News Release

Ute Indian Tribe of the Uintah and Ouray Reservation

On December 16, 2021, the United States District Court for the District of Columbia held that the Ute Indian Tribe of the Uintah and Ouray Reservation can proceed with its claims to more than 1,500,000 acres of land on the Uncompahgre Reservation. In its primary arguments against the Ute Indian Tribe, the United States did not dispute that it had violated the 1880 Act and Executive Order establishing the Uncompahgre Reservation and instead sought to dismiss the case with technical arguments. The Ute Indian Tribe plans to respond to these technical issues and proceed with its case.

Before 1880, the Uncompahgre Utes lived peacefully on a reservation in western Colorado. But seeking to extract gold and silver on the Uncompahgre Band’s Reservation in Colorado, and in response to racist journalism in the Colorado press proclaiming that “The Utes Must Go!,” Congress passed a law in 1880 which took the Uncompahgre Reservation in Colorado and ordered the President to find a new reservation for the Band to the west. Soon after, President Arthur issued an Executive Order establishing the Uncompahgre Reservation on land in Utah that had been roundly characterized as “utterly worthless.”

Under the 1880 Act, the United States holds title to the Uncompahgre Reservation in trust for the Ute Indian Tribe. However, while the Uncompahgre Band developed successful stock raising operations, the United States allowed non-Indian stockmen to crowd out the Band’s herds and also sought development of substantial oil and other valuable minerals on the Uncompahgre Reservation in Utah. To accomplish its goals, the Department of the Interior, without approval from Congress, transferred management of Uncompahgre Reservation lands and minerals to the Bureau of Land Management taking land and minerals from the tribe in violation of its obligations as the tribe’s trustee. The United States has made hundreds of millions of dollars of profit from this unlawful taking of Uncompahgre lands.

In 2018, the tribe filed suit against the United States on five counts. While the legal theory for each count is somewhat different, each of the five counts seeks to force the Executive Branch to abide by the 1880 Act of Congress that authorized federal reservation of the Uncompahgre Reservation—each count seeks to require the United States to hold the land in trust for the tribe and seeks to require the United States to honor its statutory and trust obligations to the Ute Indian Tribe. The United States responded with a motion to dismiss four of the five counts in the tribe’s complaint.

The United States’ primary arguments for dismissal did not dispute that the President and Executive Branch are openly violating the 1880 Act of Congress. Instead, the United States argued that because the Federal government has been violating the 1880 Act for more than six or twelve years, the federal courts cannot require the Federal government to begin complying with the federal statute now. 

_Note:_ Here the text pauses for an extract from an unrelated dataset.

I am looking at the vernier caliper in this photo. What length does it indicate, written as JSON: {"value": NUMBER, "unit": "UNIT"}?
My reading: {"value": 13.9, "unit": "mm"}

Significantly, the United States did not even move to dismiss the tribe’s complaint on one of the five counts, and a decision on that count alone will ultimately determine whether the United States is required to start complying with the 1880 Act. The United States District Court also denied the United States’ motion to dismiss the tribe’s claim based upon trespass. The Court ruling enables the tribe to amend two of its five counts.

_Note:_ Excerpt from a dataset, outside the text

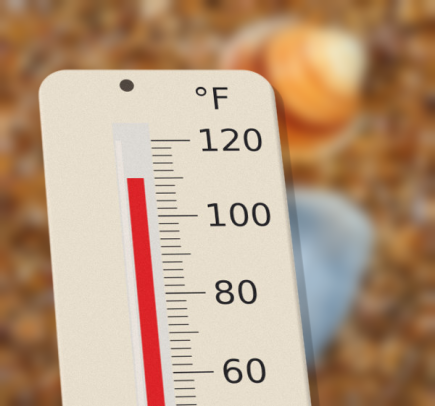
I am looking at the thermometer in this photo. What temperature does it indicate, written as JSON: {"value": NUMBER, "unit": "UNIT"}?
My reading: {"value": 110, "unit": "°F"}
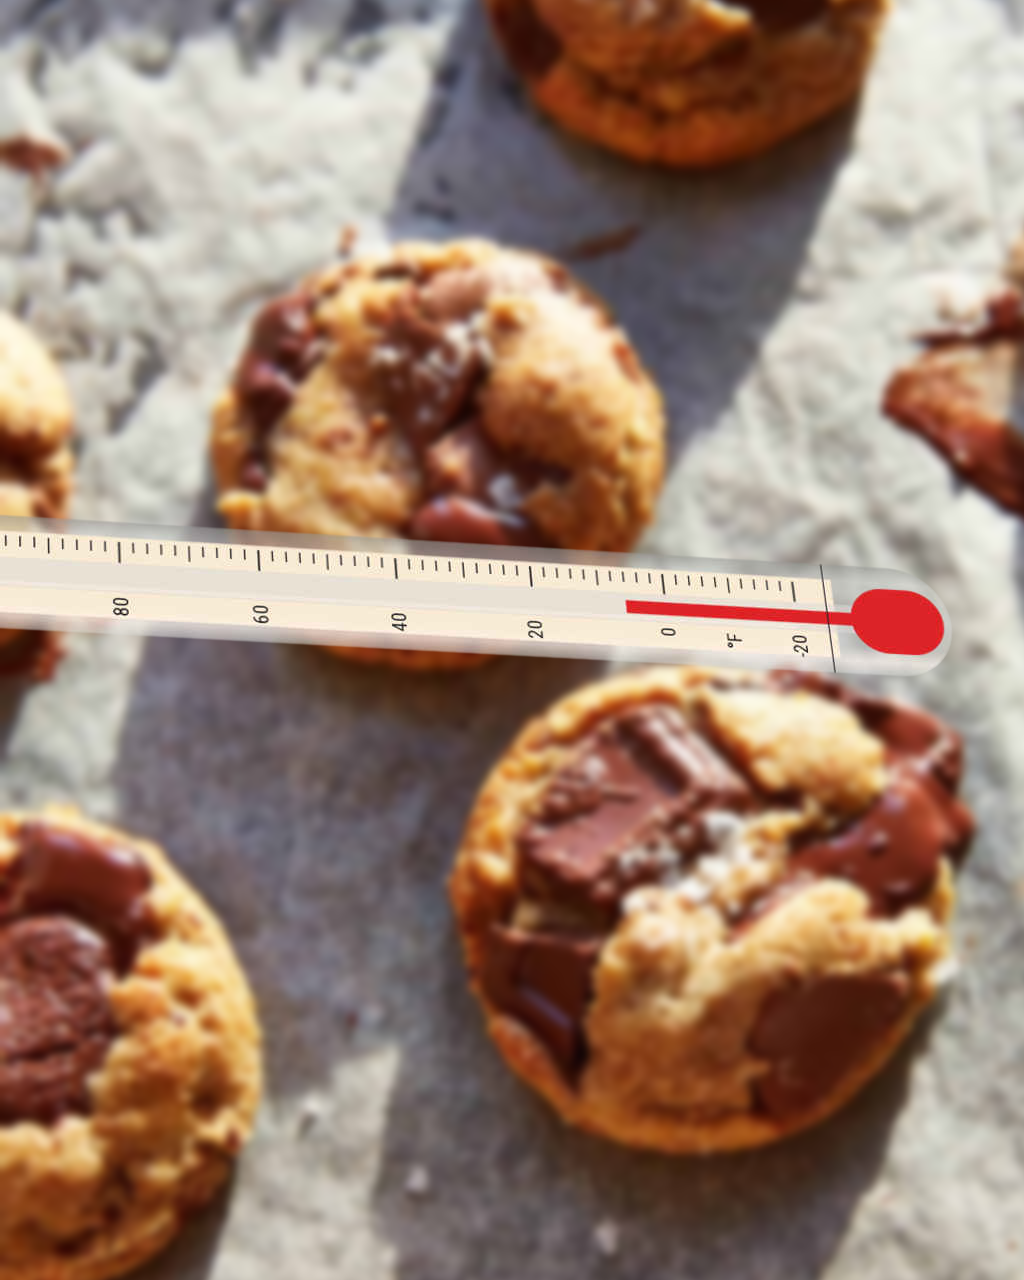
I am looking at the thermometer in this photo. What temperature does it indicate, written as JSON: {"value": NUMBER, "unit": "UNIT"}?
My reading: {"value": 6, "unit": "°F"}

While the Court dismissed the tribe’s claim under the Federal Quiet Title Act, the Court acknowledged that legal ownership of most of the Uncompahgre Reservation’s lands is, at the very least, unsettled and in dispute. Although the Court ruled the tribe can resolve that dispute through its other remaining claims, the Court held that the statute of limitations for the tribe to bring a Quiet Title Act claim expired at least twenty years ago. Under the cases cited by the Court, the United States is now the only party that can bring a Quiet Title Act claim.

Ute Indian Tribe Business Committee Chairman and Uncompahgre Band Representative Shaun Chapoose stated, “The Court’s order allowing our claims to proceed against the United States is long overdue. The United States promised us a new homeland in Colorado or Utah. Almost as soon as our Uncompahgre Reservation was established, the Federal government violated its trust responsibility by letting others use our lands and then took our lands and resources without Congressional approval. Secretary Haaland and the Biden Administration must take action to resolve this injustice. The Ute Indian Tribe will always fight to protect our Uintah and Ouray Reservation homelands.”

About the Ute Indian Tribe 

The Ute Indian Tribe resides on the Uintah and Ouray Reservation in northeastern Utah. Three bands of Utes comprise the Ute Indian Tribe: the Whiteriver Band, the Uncompahgre Band and the Uintah Band. The tribe has a membership of more than three thousand individuals, with over half living on the Uintah and Ouray Reservation. The Ute Indian Tribe operates its own tribal government and oversees approximately 1.3 million acres of trust land which contains significant oil and gas deposits. The Tribal Business Committee is the governing council of the tribe.